A propos des médias, l’UE estime que «l’appartenance d’une majorité des médias
tunisiens à des actionnaires proches de l’ancien régime et le maintien de la
plupart des anciens responsables des médias à leurs fonctions représentent
autant d’obstacles potentiels à l’exercice effectif de la liberté
d’information».

Et pour ne rien oublier, l’UE déplore l’iniquité fiscale et les
dysfonctionnements en vigueur. «L’arbitraire de l’administration fiscale, lit-on
dans le rapport, a porté atteinte à la perception publique de la légitimité de
l’impôt. Ceci s’est traduit, après la révolution, par une chute des rentrées
fiscales».

Sur la base du rapport de cette année et en vue de l’adoption d’un nouveau Plan
d’action en 2012, la Tunisie est invitée, selon l’UE, à entreprendre plusieurs
actions. Il s’agit, entre autres, d’adopter une nouvelle loi électorale, de
hâter la création de «l’Instance Publique indépendante», chargée de la gestion
et de l’organisation des élections, de mettre en oeuvre les réformes
législatives et organisationnelles nécessaires à la consolidation de la
démocratie (indépendance de la justice, reforme du secteur de la sécurité,
indépendance des médias…), renforcer le rôle de la société civile, comme
partenaire essentiel du processus de démocratisation, et préparer la Tunisie à
l’intégration au Marché unique européen, notamment dans le cadre des
négociations en vue de la conclusion de la
Zone de Libre-Echange Approfondie et
Complète (ZLEAC), signer et ratifier la Convention régionale sur les règles
d’origine préférentielles pan-euro-méditerranéennes.
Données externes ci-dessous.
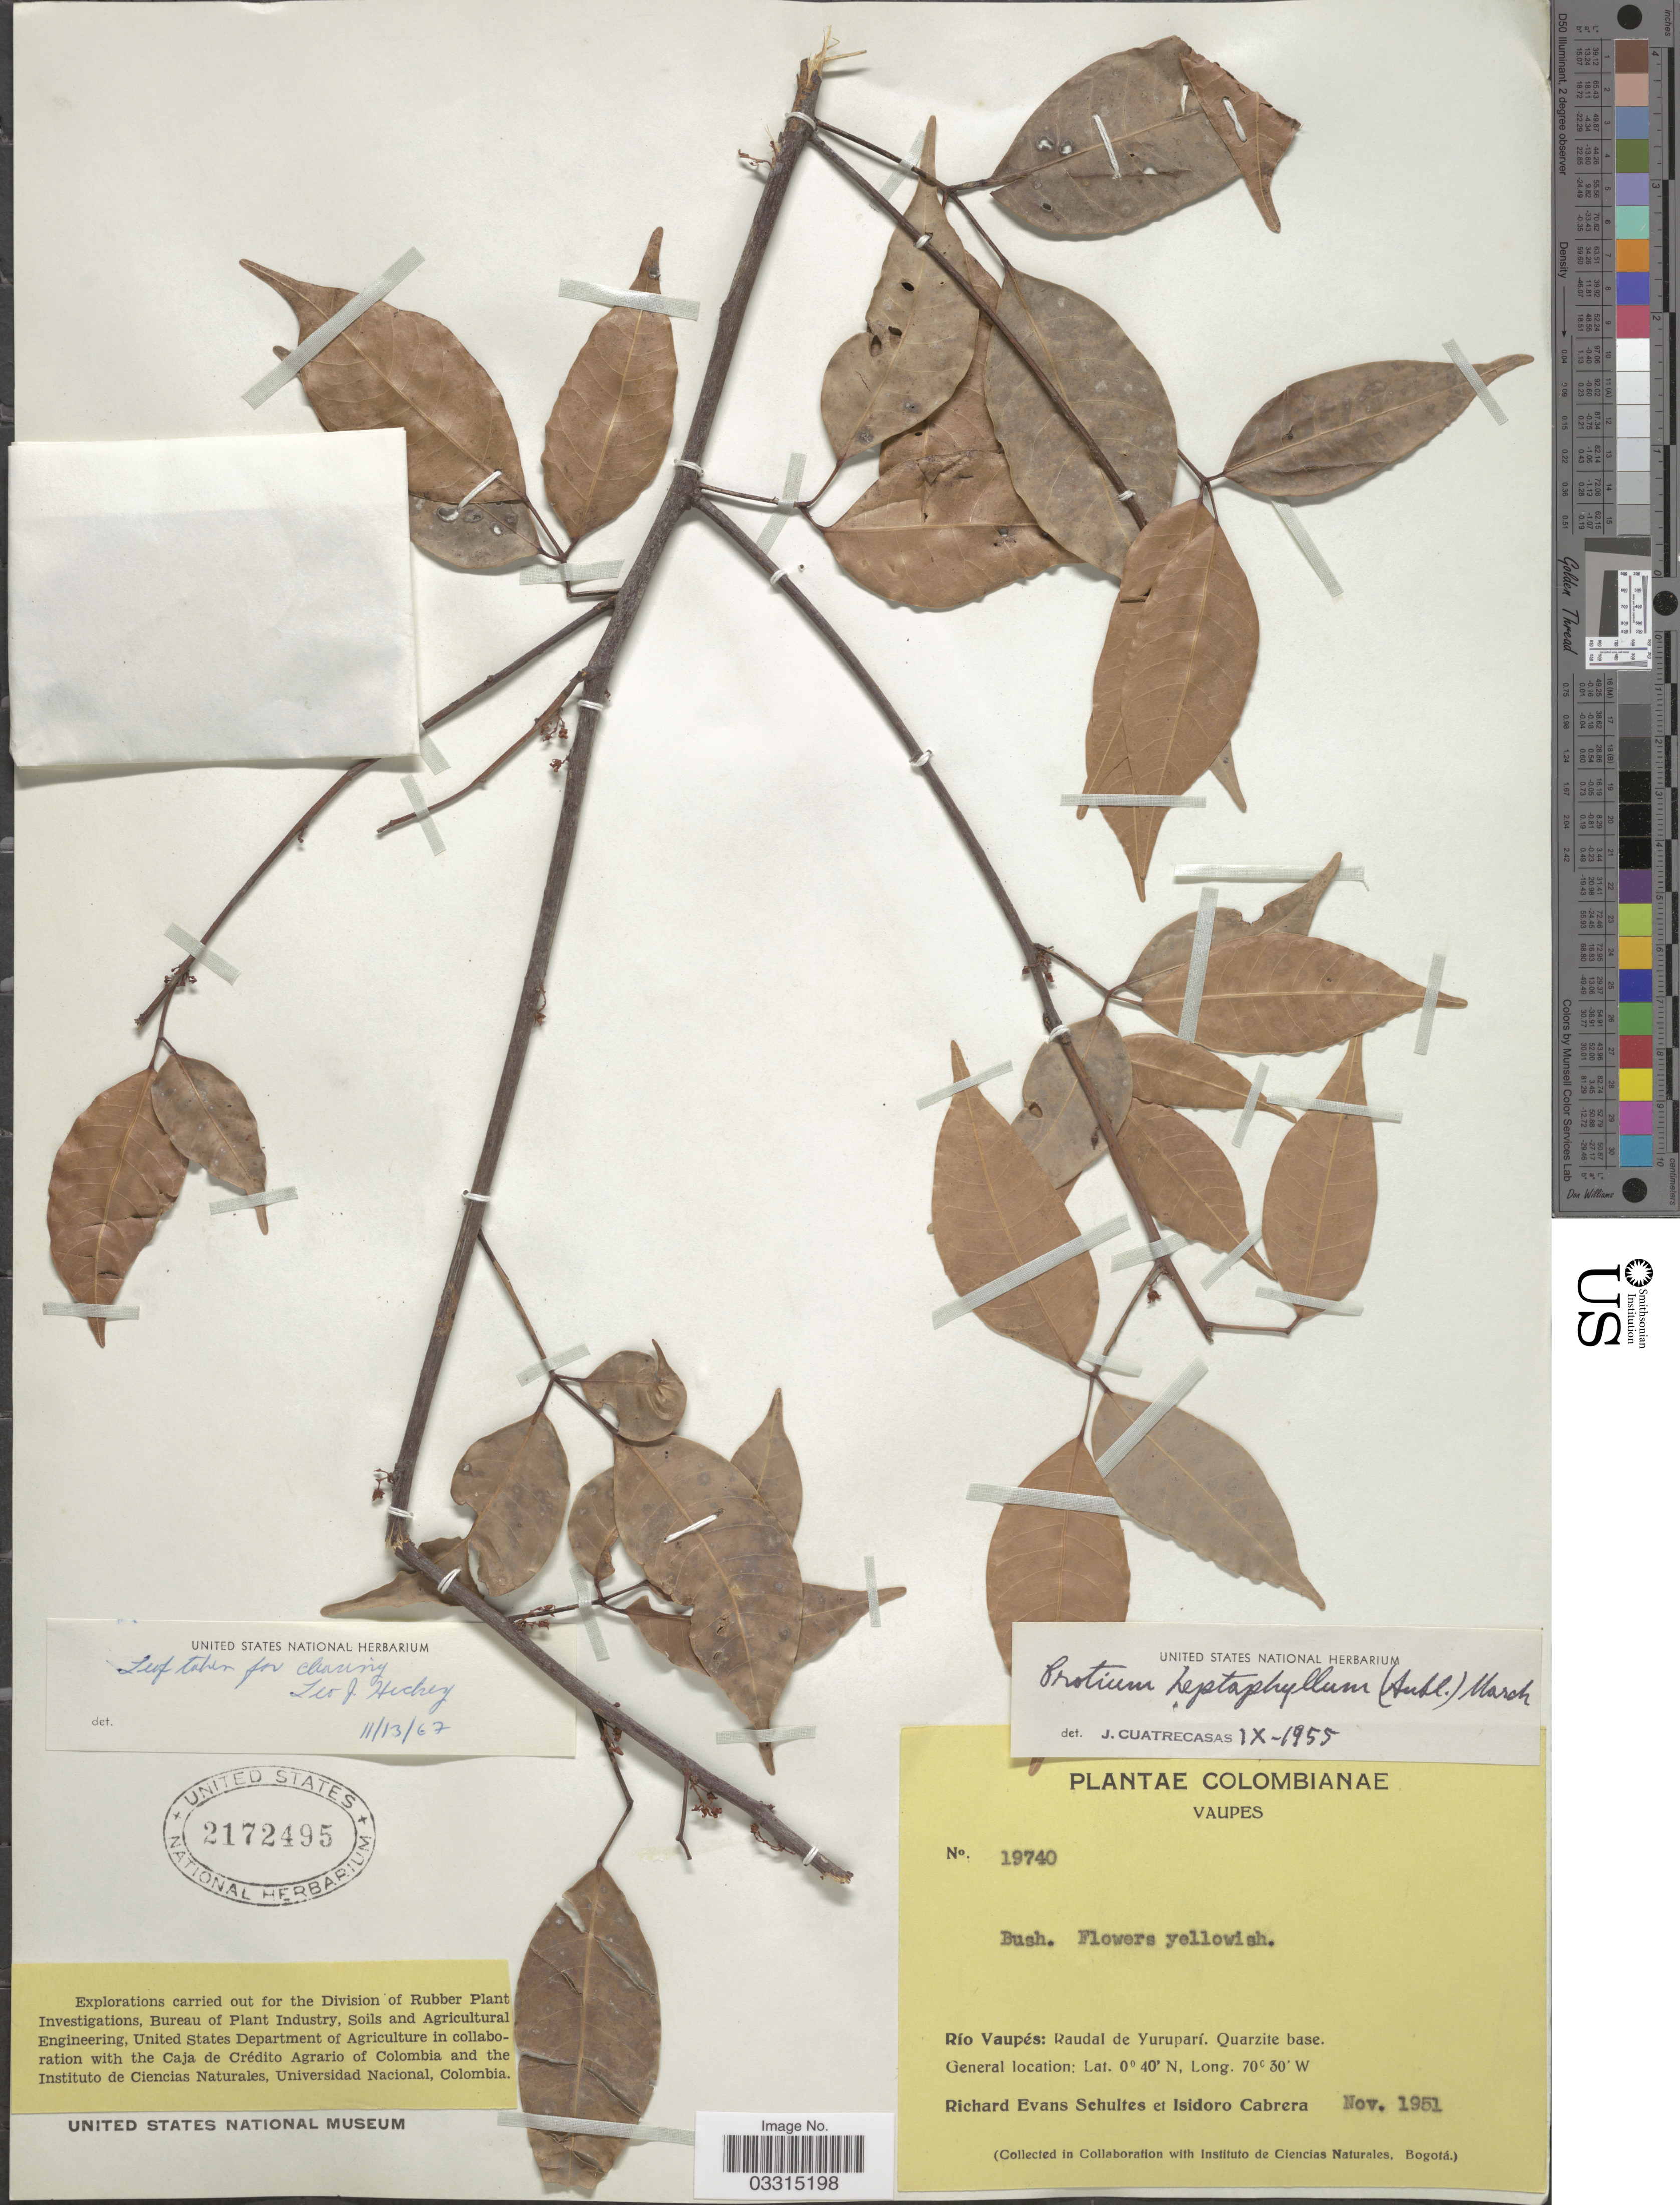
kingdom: Plantae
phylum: Tracheophyta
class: Magnoliopsida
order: Sapindales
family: Burseraceae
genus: Protium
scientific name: Protium heptaphyllum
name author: (Aubl.) Marchand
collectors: R. E. Schultes & I. Cabrera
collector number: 19740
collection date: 1951-11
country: Colombia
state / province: Vaupés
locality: Río Vaupés: Raudal de Yuruparí.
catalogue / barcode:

Par delà ces conclusions, les deux épreuves, tout comme celle de la dégradation
récente du rating souverain du pays, insistent sur le mauvais rendement du
gouvernement et surtout sur ses tergiversations quant à la consécration des
objectifs de la révolution, ceux-là mêmes qui consistent en la propension des
Tunisiens à la liberté, à la dignité, à l’équité des chances et à la justice.

Jusque-là, hélas, nous sommes loin du compte. L’agence de notation Standard and
Poor’s ne cache nullement son pessimisme lorsque dans son commentaire de la
dégradation de la notation souveraine écrit: «Malgré une phase de stabilité et
de consensus, depuis le départ du président Ben Ali en janvier 2011, nous
pensons que les incertitudes vont persister quant à la politique menée à moyen
terme».

C’est pour dire au final qu’il existe, quelque part, un consensus international
quant au mauvais rendement de la Troïka.